Atunci cei ce cautau sa iau viata lui Isus nu mai au facut. (Then, the ones who had looked to take the life of Jesus didn’t do it anymore.)Photo by Maria Pop on Pexels.com

cei ce cautau = “those that searched.” “Cei” is pronounced “chay-ee.” Remember, if there is an “e” or an “i” after a “c” in Romanian, the “c” is pronounced like an English “ch.” “Cei” means “those.” This is the subject of the verb “au murit” (they died). The subject often comes after the verb in Romanian because there is not an exact word order like in English. In Romanian, you put whatever word you think is the most important first. The translator must have thought that the fact that they died was more important than “cei” (those), the subject. “Ce” is pronounced “chay.” In a question, “ce” means “what,” but in the middle of the sentence like it is here, it means “that.” It is a relative pronoun that begins a relative clause that functions like an adjective here telling about the people who died. Both the vowels in the first part of “cautau” and in the second part are pronounced the same. the first part of the word is pronounced like the English word “cow,” and the vowels in “tau” are pronounced the same: “cowtow.” “Cautau” comes from “a cauta” which means “to search for” or “to look for.” “Cautau” is in the Romanian imperfect past tense which is equivalent to our simple past tense and “cautau” is in third person singular, so the pronoun imbedded is “they.”

sa iau viata Pruncului = “to take the baby’s life.” “Sa iau” comes from “a lua” which means “to take.” “Sa iau” is the infinitive form, “to take,” that is used inside the sentence. “Sa iau” is pronounced “sah yow” with that “ow” being like the “ow” in “cow.” “Viata” is pronounced “vee-ah-tsa” and means “life.” There should be a comma attached to the bottom of the “t” in “viata” that makes it sound like “ts.” “Viata” is the direct object noun of “sa iau” (to take). The “a” on the end of “viata” (life) tells you that “viata” is feminine, and the “a” also doubles as a feminine “the,” the definite article meaning it is a particular life. “Pruncului” tells you which particular life. “Prunc” alone means “baby.” the “ul” toward the end of “pruncului” is the masculine definite article “the” meaning it is a particular baby. The “lui” attached to the end of “pruncului” is like an apostrophe “s” in English. The life belongs to the baby. When “lui” was before the noun, it means “of.” When “lui” was after the noun and a separate word, it means “his.” Here, connected to the end of the noun, as I said, it is like an apostrophe “s.” It is the baby’s life.

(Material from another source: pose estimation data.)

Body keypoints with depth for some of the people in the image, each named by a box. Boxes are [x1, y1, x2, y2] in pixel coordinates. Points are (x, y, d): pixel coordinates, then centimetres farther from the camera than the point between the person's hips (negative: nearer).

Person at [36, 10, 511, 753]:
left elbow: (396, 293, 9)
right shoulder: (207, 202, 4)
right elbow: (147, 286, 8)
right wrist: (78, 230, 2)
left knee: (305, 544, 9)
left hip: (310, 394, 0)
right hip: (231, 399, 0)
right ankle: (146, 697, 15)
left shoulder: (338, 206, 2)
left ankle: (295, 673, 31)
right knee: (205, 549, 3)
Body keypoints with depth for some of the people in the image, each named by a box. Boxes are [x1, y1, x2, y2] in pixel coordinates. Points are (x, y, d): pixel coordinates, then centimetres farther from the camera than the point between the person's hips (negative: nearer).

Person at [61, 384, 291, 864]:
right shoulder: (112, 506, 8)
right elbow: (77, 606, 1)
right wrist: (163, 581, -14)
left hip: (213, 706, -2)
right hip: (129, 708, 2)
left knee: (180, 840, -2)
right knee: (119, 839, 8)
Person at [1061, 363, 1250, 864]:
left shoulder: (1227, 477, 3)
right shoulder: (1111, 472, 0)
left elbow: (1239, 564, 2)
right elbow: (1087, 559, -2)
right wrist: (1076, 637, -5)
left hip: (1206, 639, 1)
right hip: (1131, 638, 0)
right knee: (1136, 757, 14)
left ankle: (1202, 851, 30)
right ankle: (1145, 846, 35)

Let’s put this verse all together: And he said to him, “Get up! Take the baby and his mother and go to the country of Israel because the ones who searched to take the life of the baby have died.

Iosif era un barbat bun pe care au avut grifa de famia lui. (Joseph was a good man who took care of his family.) Photo by Mena Fox on Pexels.com

Wow! I bet Joseph was relieved! He had been able to protect Jesus, and the danger seemed to be over. Joseph was a good father who protected his family. Now a days, many men take off and say, “this is too much for me!” leaving the mother alone to fend for the kids, but there was nothing selfish about Joseph. He took care of his family. God gave Jesus a wonderful earthly father. The men now a days in America and other countries too need to be using Joseph as their example of how to be a good father. Joseph wouldn’t have had all the dreams about angels if he wasn’t always trying to figure out how to take good care of his family. We have an epidemic in America that came from the hippies. They said, “If it feels good, do it!” I am sure it wasn’t easy for Joseph to have to take care of a baby everyone was trying to kill. He didn’t have a train or a car to take him to Egypt and back. At the most, they may have ridden donkeys or camels. However, many people draw pictures and put Mary on the donkey with Jesus which means Joseph had to walk all that way if the pictures were right. How many men would do that today? It couldn’t’ have been easy or felt good. Joseph was committed to doing the right thing, and God was helping him by sending him messages when he slept. If he didn’t care what God thought, God wouldn’t have helped him, but he cared. God can only help you if you are trying to do the right thing.

I hope you are having fun with the Romanian as well as the Bible story here.